## GIVEN PASSAGE:
^^^^^^^^^^^^^^^^
The Swiss decision on Wednesday to turn over any American client names appears to be contingent on the American side passing the protocol. The decision said any names release would “occur exclusively within the scope of administrative assistance procedures based on a valid double taxation agreement.”
In the meantime, Swiss banks would be free to disclose to American authorities broader statistical data about American clients, like information about business relationships. Such disclosure would then pave the way for banks under criminal investigation to negotiate settlements with United States authorities.
“This is an important step for the banks; it will apparently allow them to disclose statistical information, such as the number of accounts with U.S. beneficial owners, the number of accounts with foreign corporations or foundations, and the amount of assets under management,” said Scott Michel, a tax lawyer in Washington, D.C. “The I.R.S. and D.O.J. can use this information as the basis for financial penalties under settlement agreements, which might be deferred-prosecution agreements or nonprosecution agreements.”
^^^^^^^^^^^^^^^^
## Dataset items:

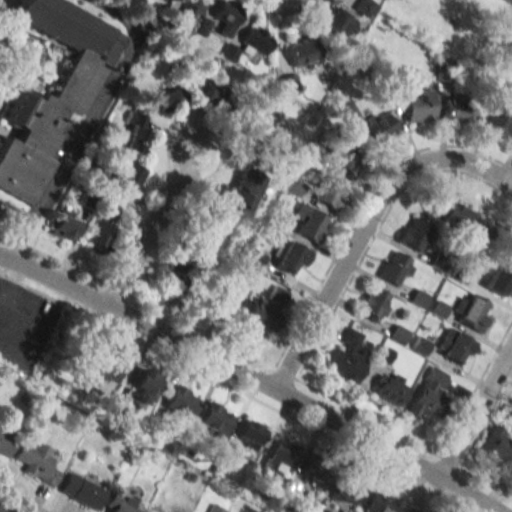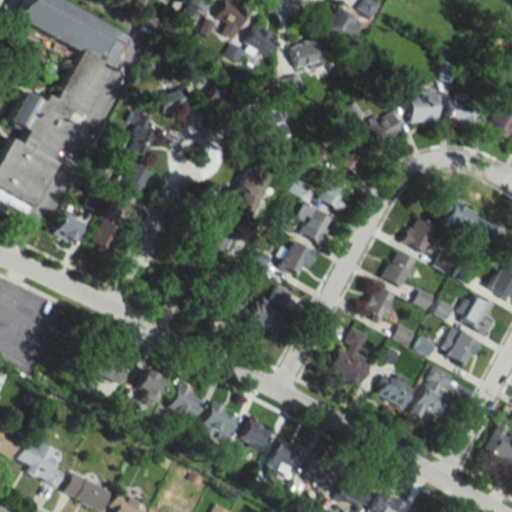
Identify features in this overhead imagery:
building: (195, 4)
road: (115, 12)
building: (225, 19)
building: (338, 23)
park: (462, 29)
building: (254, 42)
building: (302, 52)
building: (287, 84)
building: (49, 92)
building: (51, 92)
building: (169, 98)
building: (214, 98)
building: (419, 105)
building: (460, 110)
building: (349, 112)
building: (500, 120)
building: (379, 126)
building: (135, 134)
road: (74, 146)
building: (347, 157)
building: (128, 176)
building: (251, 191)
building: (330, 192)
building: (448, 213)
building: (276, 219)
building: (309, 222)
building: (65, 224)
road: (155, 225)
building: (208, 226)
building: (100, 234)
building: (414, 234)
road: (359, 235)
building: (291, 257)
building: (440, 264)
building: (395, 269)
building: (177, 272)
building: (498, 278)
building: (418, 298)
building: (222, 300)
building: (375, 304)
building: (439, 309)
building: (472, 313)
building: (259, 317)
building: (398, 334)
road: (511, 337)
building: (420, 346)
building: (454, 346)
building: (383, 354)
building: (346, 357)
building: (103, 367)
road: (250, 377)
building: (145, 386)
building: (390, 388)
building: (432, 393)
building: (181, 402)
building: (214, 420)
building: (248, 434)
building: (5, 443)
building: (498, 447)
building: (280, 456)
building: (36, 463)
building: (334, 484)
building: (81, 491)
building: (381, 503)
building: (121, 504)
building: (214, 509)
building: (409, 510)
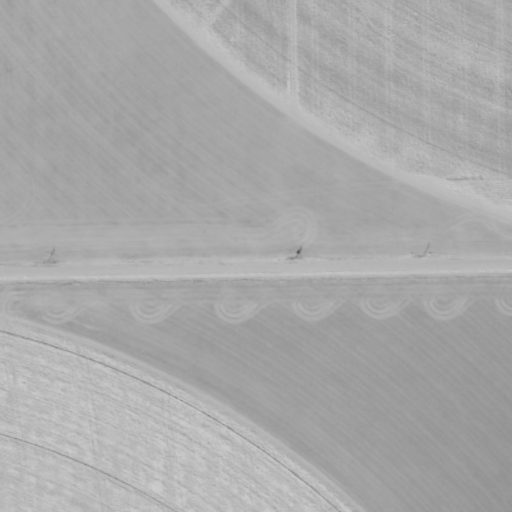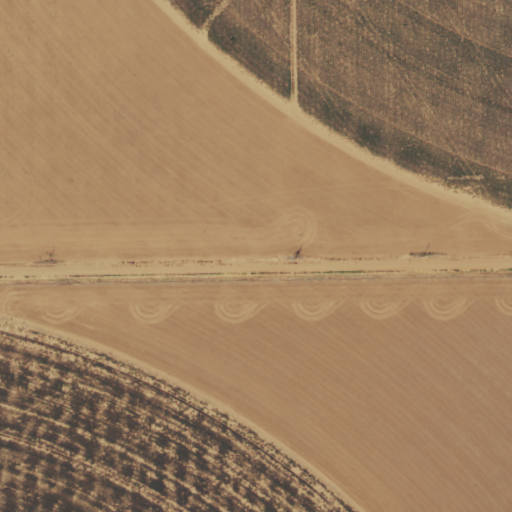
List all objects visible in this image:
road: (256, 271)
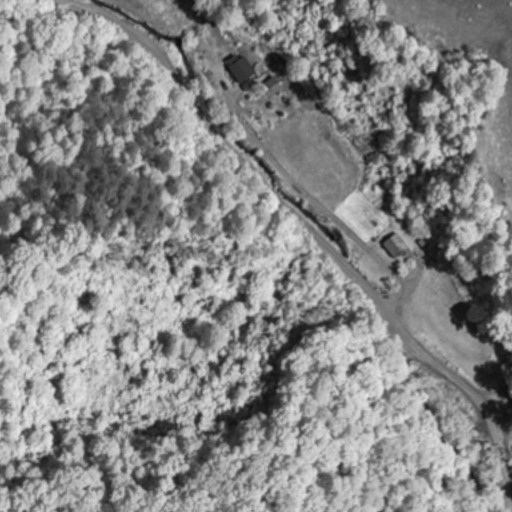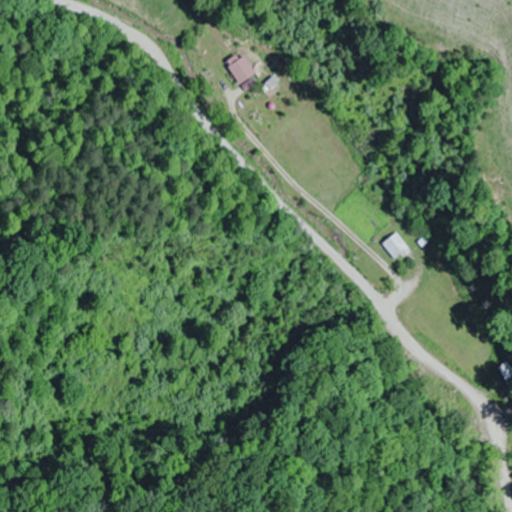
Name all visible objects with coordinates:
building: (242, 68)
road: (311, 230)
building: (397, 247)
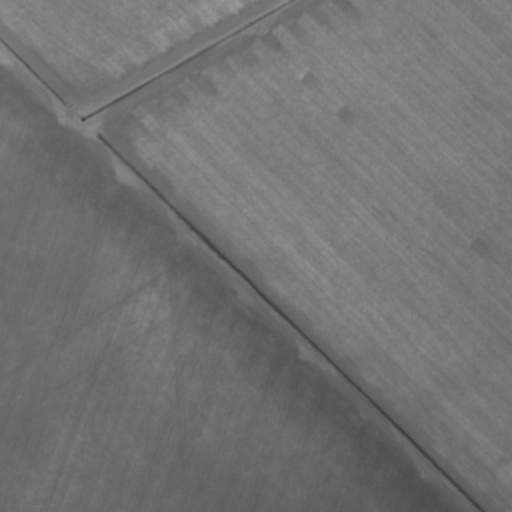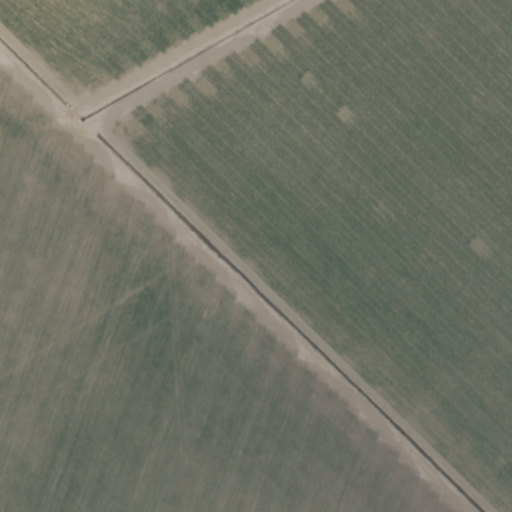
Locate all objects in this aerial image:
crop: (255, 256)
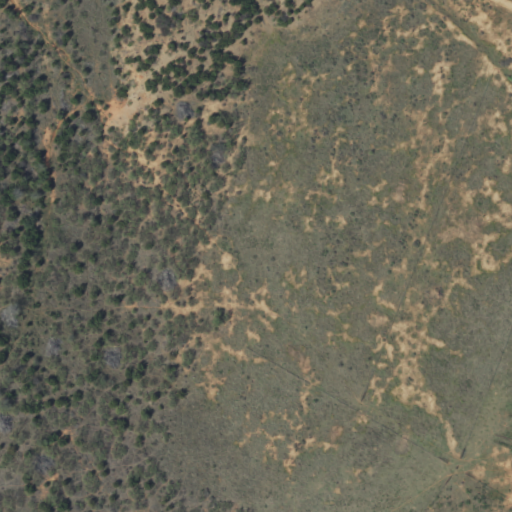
^^^^^^^^^^^^^^^^
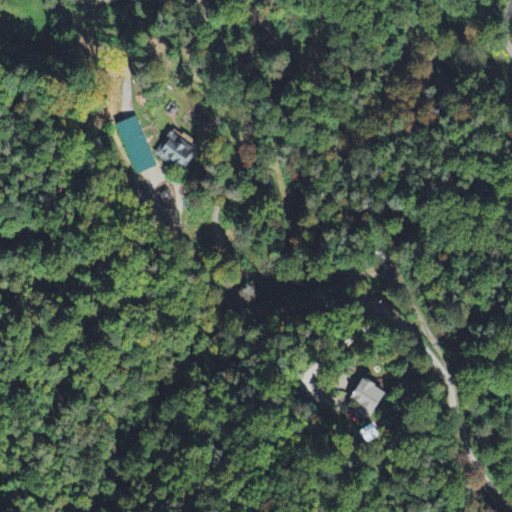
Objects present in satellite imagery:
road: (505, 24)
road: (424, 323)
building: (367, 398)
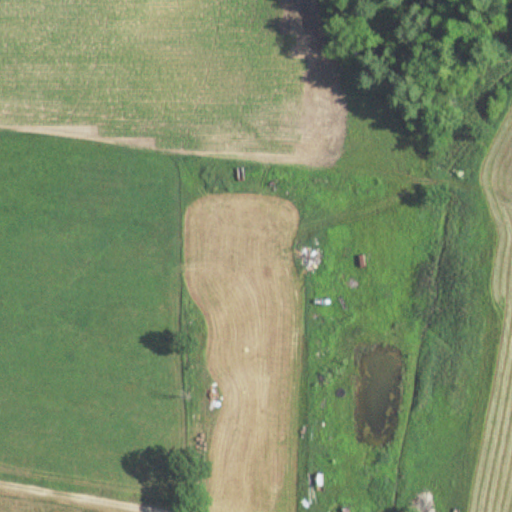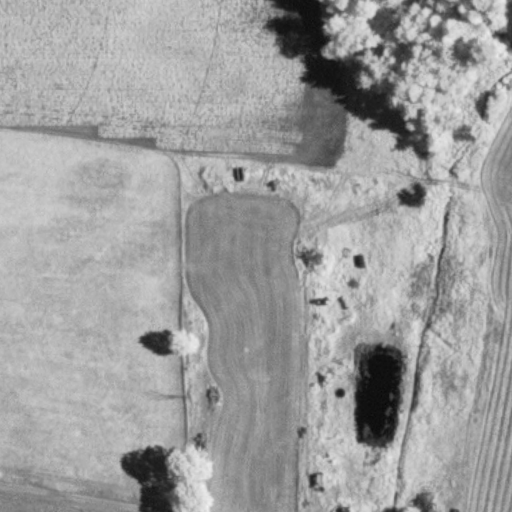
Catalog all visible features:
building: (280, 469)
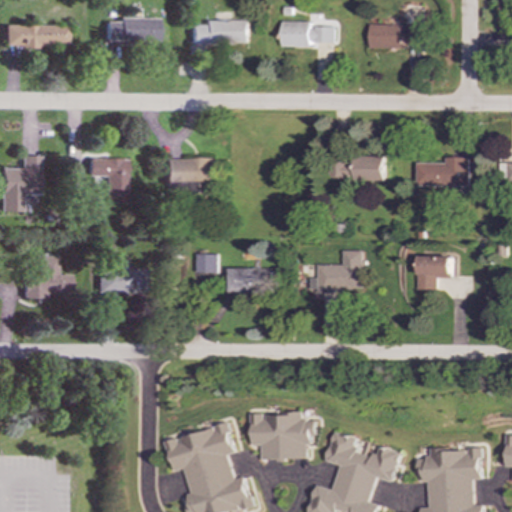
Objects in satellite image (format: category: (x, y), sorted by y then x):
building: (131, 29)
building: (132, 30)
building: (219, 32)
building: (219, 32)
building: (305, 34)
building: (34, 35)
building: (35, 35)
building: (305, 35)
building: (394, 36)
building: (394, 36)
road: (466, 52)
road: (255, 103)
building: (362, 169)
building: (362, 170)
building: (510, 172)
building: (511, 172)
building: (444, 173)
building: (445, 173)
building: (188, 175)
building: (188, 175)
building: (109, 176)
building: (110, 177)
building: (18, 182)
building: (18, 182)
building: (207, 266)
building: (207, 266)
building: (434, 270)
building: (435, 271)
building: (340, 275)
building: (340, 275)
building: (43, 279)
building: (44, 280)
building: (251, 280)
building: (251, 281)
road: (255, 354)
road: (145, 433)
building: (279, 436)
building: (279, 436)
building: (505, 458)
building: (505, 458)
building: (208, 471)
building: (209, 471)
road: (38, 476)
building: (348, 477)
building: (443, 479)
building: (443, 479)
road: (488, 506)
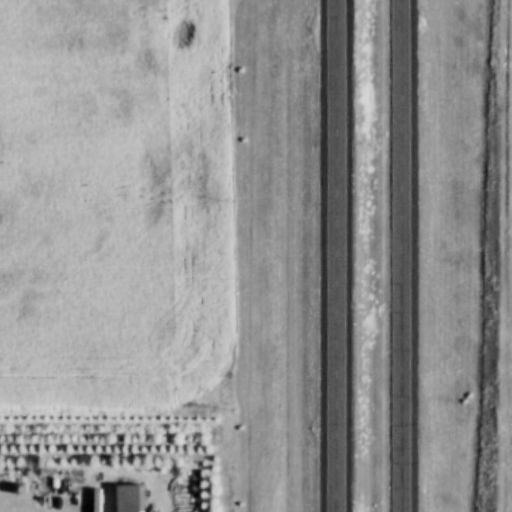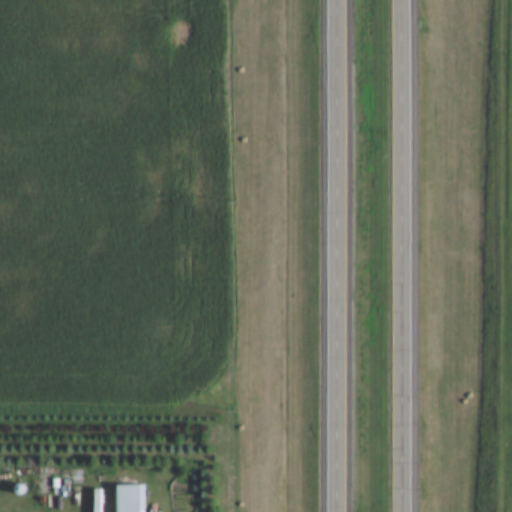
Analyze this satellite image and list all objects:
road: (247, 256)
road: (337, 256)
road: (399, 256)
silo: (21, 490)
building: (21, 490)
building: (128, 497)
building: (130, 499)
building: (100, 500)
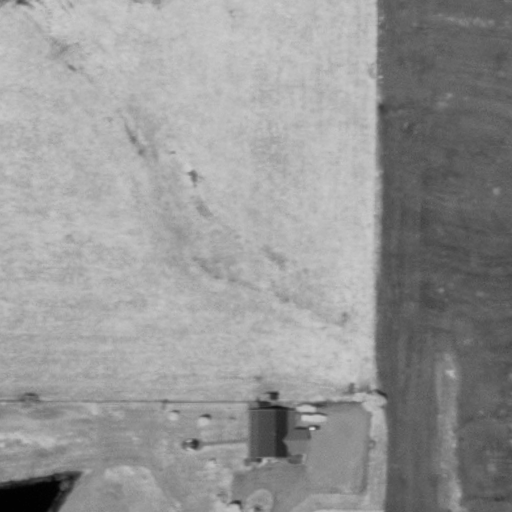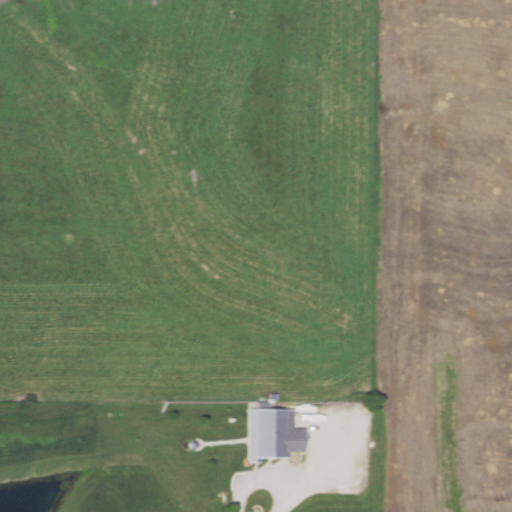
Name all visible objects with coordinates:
^^^^^^^^^^^^^^^^
## REQUIRED WORK:
A. From the passage on Swiss banks, extract everything from "In the meantime, Swiss" down to "United States authorities.".
B. In one to three sentences, explain why the passage on Swiss banks says that allowing the banks to disclose statistical data about American clients matters for banks under criminal investigation.

## RESULTS FOR THE EXERCISE:
A.
In the meantime, Swiss banks would be free to disclose to American authorities broader statistical data about American clients, like information about business relationships. Such disclosure would then pave the way for banks under criminal investigation to negotiate settlements with United States authorities.

B. Such disclosure would pave the way for those banks to negotiate settlements with United States authorities. The I.R.S. and D.O.J. could use the statistical information as the basis for financial penalties under settlement agreements, which might be deferred-prosecution or nonprosecution agreements.